**TASK STATEMENT:**
In the data that follows, how many lines include the string "without"? Answer with the number alone.

**AVAILABLE RECORDS:**
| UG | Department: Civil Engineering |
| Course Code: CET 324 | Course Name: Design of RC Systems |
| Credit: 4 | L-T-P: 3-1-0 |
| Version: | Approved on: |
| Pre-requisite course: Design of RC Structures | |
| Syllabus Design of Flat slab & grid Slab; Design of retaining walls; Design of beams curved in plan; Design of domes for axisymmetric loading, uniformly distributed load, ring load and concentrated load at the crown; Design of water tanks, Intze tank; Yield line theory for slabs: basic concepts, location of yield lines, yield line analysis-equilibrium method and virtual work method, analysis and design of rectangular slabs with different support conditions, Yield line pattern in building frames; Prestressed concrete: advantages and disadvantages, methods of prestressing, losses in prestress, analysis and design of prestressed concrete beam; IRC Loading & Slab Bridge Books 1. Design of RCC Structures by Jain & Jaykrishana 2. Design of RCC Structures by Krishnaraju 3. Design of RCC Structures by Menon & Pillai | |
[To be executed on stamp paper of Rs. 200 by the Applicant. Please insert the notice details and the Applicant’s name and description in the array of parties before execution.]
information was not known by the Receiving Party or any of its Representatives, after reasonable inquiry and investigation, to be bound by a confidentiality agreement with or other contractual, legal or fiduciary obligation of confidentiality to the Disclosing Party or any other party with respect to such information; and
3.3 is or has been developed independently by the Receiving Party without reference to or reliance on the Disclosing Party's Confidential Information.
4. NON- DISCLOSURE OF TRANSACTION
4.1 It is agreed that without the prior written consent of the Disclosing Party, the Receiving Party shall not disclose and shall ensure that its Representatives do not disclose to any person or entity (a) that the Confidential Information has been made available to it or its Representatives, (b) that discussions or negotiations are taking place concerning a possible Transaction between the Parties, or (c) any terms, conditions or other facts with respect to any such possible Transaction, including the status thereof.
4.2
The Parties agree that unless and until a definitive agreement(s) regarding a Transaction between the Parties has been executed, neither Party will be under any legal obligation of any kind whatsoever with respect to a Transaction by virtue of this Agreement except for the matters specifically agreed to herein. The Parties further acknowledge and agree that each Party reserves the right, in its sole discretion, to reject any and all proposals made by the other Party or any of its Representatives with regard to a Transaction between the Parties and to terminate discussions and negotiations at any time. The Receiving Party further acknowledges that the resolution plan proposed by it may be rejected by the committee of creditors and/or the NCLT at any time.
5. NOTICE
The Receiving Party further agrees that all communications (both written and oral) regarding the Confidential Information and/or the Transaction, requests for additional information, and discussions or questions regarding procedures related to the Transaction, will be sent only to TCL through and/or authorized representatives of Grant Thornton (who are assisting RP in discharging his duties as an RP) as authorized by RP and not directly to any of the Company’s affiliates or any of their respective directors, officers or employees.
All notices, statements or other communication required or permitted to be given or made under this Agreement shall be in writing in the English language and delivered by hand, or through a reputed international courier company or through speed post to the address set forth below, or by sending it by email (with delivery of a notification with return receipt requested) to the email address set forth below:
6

**RESPONSE:**
2